Lines with "detaljhandelsföretag" in them are to be located in the listing below and copied.
(DATASET RECORDS begins)
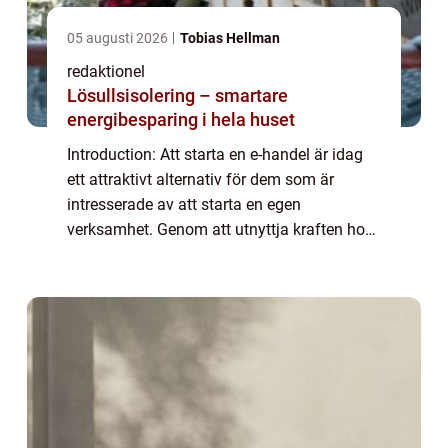
05 augusti 2026
Tobias Hellman
redaktionel
Lösullsisolering – smartare
energibesparing i hela huset
Introduction: Att starta en e-handel är idag
ett attraktivt alternativ för dem som är
intresserade av att starta en egen
verksamhet. Genom att utnyttja kraften hos
internet och digitala plattformar kan
entreprenörer nå en bredare publik och
skapa en ...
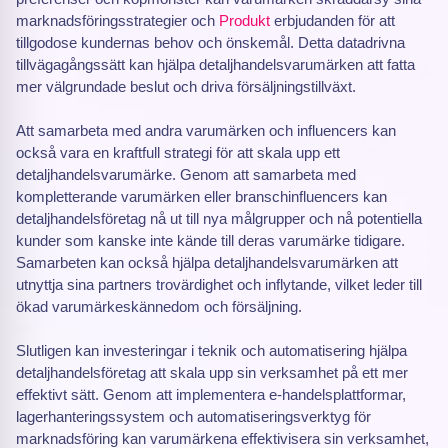
marknadsföringsstrategier och
Produkt
erbjudanden för att
tillgodose kundernas behov och önskemål. Detta datadrivna
tillvägagångssätt kan hjälpa detaljhandelsvarumärken att fatta
mer välgrundade beslut och driva försäljningstillväxt.
Att samarbeta med andra varumärken och influencers kan
också vara en kraftfull strategi för att skala upp ett
detaljhandelsvarumärke. Genom att samarbeta med
kompletterande varumärken eller branschinfluencers kan
detaljhandelsföretag nå ut till nya målgrupper och nå potentiella
kunder som kanske inte kände till deras varumärke tidigare.
Samarbeten kan också hjälpa detaljhandelsvarumärken att
utnyttja sina partners trovärdighet och inflytande, vilket leder till
ökad varumärkeskännedom och försäljning.
Slutligen kan investeringar i teknik och automatisering hjälpa
detaljhandelsföretag att skala upp sin verksamhet på ett mer
effektivt sätt. Genom att implementera e-handelsplattformar,
lagerhanteringssystem och automatiseringsverktyg för
marknadsföring kan varumärkena effektivisera sin verksamhet,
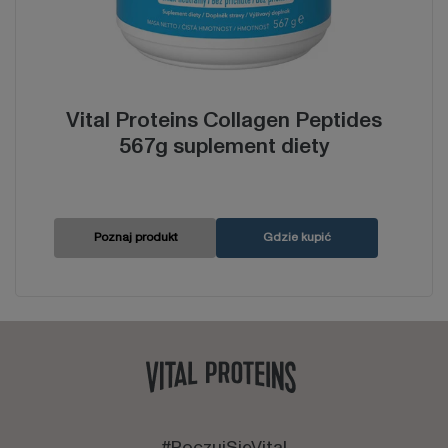
Vital Proteins Collagen Peptides
567g suplement diety
Poznaj produkt
Gdzie kupić
#PoczujSięVital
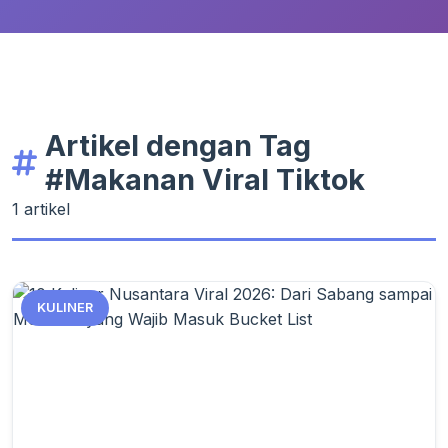
Artikel dengan Tag
#Makanan Viral Tiktok
1 artikel
KULINER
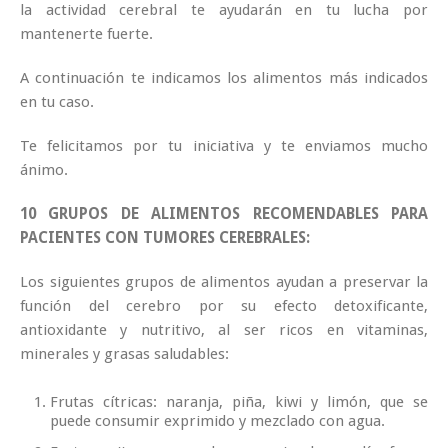
la actividad cerebral te ayudarán en tu lucha por
mantenerte fuerte.
A continuación te indicamos los alimentos más indicados
en tu caso.
Te felicitamos por tu iniciativa y te enviamos mucho
ánimo.
10 GRUPOS DE ALIMENTOS RECOMENDABLES PARA
PACIENTES CON TUMORES CEREBRALES:
Los siguientes grupos de alimentos ayudan a preservar la
función del cerebro por su efecto detoxificante,
antioxidante y nutritivo, al ser ricos en vitaminas,
minerales y grasas saludables:
Frutas cítricas: naranja, piña, kiwi y limón, que se
puede consumir exprimido y mezclado con agua.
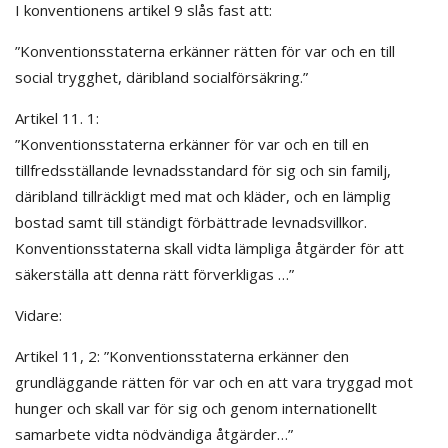
I konventionens artikel 9 slås fast att:
”Konventionsstaterna erkänner rätten för var och en till
social trygghet, däribland socialförsäkring.”
Artikel 11. 1:
”Konventionsstaterna erkänner för var och en till en
tillfredsställande levnadsstandard för sig och sin familj,
däribland tillräckligt med mat och kläder, och en lämplig
bostad samt till ständigt förbättrade levnadsvillkor.
Konventionsstaterna skall vidta lämpliga åtgärder för att
säkerställa att denna rätt förverkligas …”
Vidare:
Artikel 11, 2: ”Konventionsstaterna erkänner den
grundläggande rätten för var och en att vara tryggad mot
hunger och skall var för sig och genom internationellt
samarbete vidta nödvändiga åtgärder…”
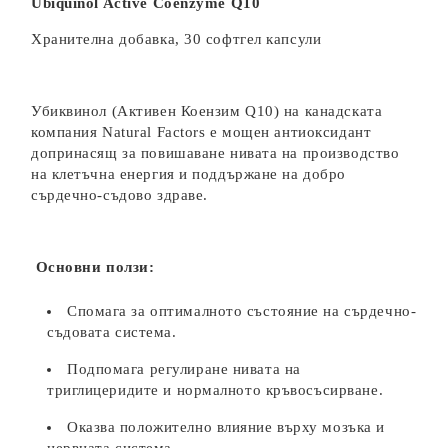
Ubiquinol
Active Coenzyme Q10
Хранителна добавка, 30 софтгел капсули
Убиквинол (Активен Коензим Q10)
на канадската
компания Natural Factors е мощен антиоксидант
допринасящ за повишаване нивата на производство
на клетъчна енергия и поддържане на добро
сърдечно-съдово здраве.
Основни ползи:
Спомага за оптималното състояние на сърдечно-
съдовата система.
Подпомага регулиране нивата на
триглицеридите и нормалното кръвосъсирване.
Оказва положително влияние върху мозъка и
(DATASET RECORDS ends)
● **ANSWER TO THIS PROBLEM**
detaljhandelsföretag nå ut till nya målgrupper och nå potentiella
detaljhandelsföretag att skala upp sin verksamhet på ett mer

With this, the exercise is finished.